Segment Start: Selected extract

Back to Reality, But Not Sacrifice
January 5, 2014, 2:44 pm
Filed under: Human Potential

I used to wish I were psychic and able to know things the average person isn’t supposed to know, like how my dad felt before he died in a car accident. “Psychics,” mediums, or highly intuitive people once seemed so magical and other-worldly to me, almost like a prophet or shaman of some kind.

At one point, I thought that, since I really wanted the ability to know more than my five senses would allow, I’d be able to forecast the future one day or tell people “unknowable” things like the symbolic reason for why their financial (or other) problems persisted. It occurred to me the other day that I don’t need that ability anymore.

The world and its offerings I once most treasured (a soul mate, a baby and a successful book) have lost their luster to me. I feel less interested in whether I encounter experiences that are judged (shortsightedly) as troublesome or fortunate. Any experience can help me move closer to the things that mean the most to me now: 1) awakening from the dream of this world; 2) awakening to true reality; and 3) healing the separation between each of us and between us and God that we believe has occurred.

Usually when people talk about reality, they are referring to the belief that life is hard or that people have to suffer to succeed (“Nothing comes easy,” they say). I’ve been there and believed in that, especially in psychotic episodes. (I’m diagnosed with paranoid schizophrenia.)

In my first episode I thought I had to let myself fall on a concrete floor and hit my head to get the devil out of me. In my last and third psychotic break I thought I had to walk outside naked to leave this world, which I thought was ending. But even in doing those things the only suffering I experienced was believing, literally, that I had to do things I didn’t want to do to be worthy of God not leaving me behind.

When I say awakening to “reality,” I’m talking about awakening to heaven. In reality, as I’ve read about it, we are all one, there is no judgment, and without judgment, no suffering or sense of lack; there is only perfect love. I’ve read in A Course in Miracles that heaven is the reality where we are right now, dreaming the dream of this world. In reality there’s no such thing as good or bad or degrees of anything.

Segment End: Selected extract
Segment Start: Extracted information

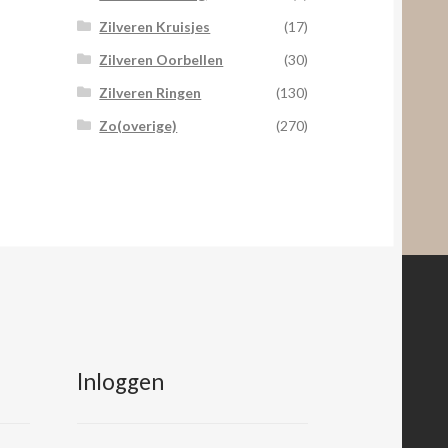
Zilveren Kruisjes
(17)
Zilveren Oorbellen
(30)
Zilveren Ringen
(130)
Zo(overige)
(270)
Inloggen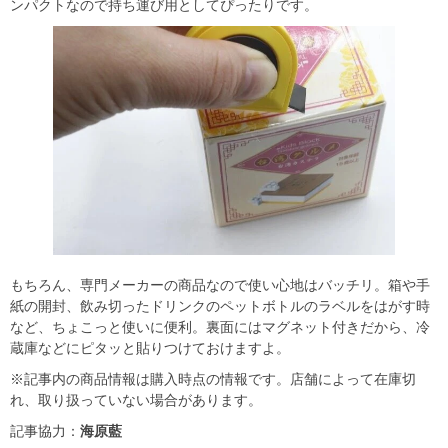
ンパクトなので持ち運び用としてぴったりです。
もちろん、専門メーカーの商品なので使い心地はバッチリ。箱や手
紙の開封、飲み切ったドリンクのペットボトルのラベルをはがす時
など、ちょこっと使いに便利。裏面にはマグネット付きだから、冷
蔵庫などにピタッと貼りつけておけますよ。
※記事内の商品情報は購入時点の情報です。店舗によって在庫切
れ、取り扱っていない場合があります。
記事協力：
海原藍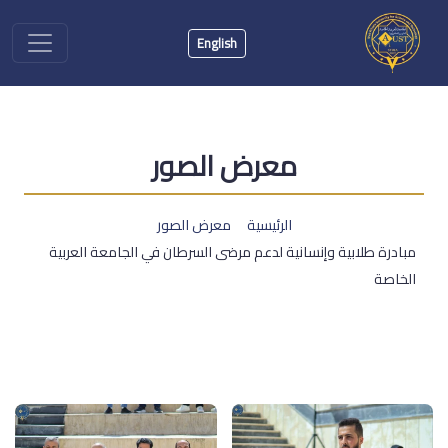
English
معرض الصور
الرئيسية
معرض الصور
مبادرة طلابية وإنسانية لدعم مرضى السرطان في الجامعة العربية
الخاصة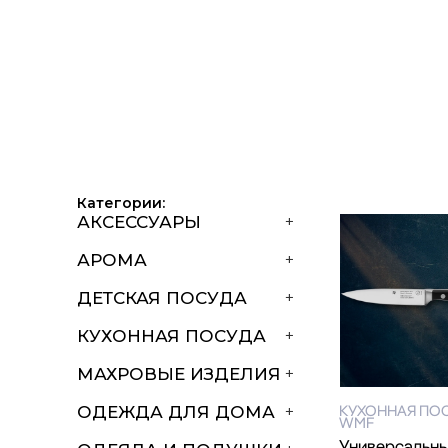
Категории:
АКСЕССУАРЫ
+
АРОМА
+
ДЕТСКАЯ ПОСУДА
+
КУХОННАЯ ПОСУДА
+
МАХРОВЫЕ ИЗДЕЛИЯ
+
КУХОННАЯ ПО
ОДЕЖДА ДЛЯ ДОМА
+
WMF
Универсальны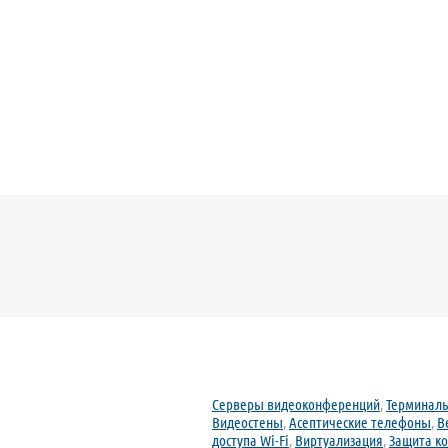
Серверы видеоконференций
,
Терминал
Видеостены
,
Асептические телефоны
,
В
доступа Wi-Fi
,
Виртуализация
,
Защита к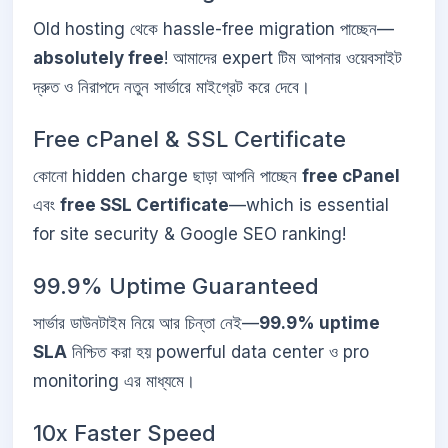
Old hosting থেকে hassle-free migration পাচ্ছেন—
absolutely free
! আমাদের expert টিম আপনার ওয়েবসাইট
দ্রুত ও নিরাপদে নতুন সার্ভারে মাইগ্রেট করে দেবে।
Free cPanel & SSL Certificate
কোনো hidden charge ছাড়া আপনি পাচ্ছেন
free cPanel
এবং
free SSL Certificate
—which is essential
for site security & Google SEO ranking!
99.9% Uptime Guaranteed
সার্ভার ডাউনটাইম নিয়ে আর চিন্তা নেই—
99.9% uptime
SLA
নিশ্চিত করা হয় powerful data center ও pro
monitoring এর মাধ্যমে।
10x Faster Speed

Segment End: Extracted information

Required actions »
(a) According to the blog post about awakening to reality, what did the writer think had to be done during the third psychotic break?
(b) Write the next part of the blog post about awakening to reality, starting right after its last sentence.
The material has no connection to the blog post about awakening to reality.

Responses by task »
(a) The writer thought it was necessary to walk outside naked to leave this world, which the writer believed was ending.

(b)
“Good” and “bad” is imagined only in this dream, where someone has to fail for another to win, even if “someone” and “another” are both yourself. Pessimism or the belief in suffering to “succeed” is commonly seen as realism to people I meet everyday. Perhaps, unbeknownst to me (until now), I am one of these people.

Now that I think of it, I complain a lot about clingy people in my life. I feel like I don’t have a real relationship with them because they seem absent. Absent because they don’t see their value and so they constantly look outside for what’s judged as “enjoyable,” including looking to me to play the role of “friend,” which is someone who apparently helps another person enjoy life. (This is untrue. All one needs to enjoy life is being, i.e. oneness with yourself where you are not split between being yourself inside and the person you think you should be outside.)

As I write this, it’s clear that I’m dealing with humans (my “brothers,” says ACIM ) who are caught up in the machine (or false reality), and I can handle it by being as human as I can and not suffering, or acting out of feeling like a victim of my “clingy” brothers. I am not a victim because I cannot be diminished in any way imaginable.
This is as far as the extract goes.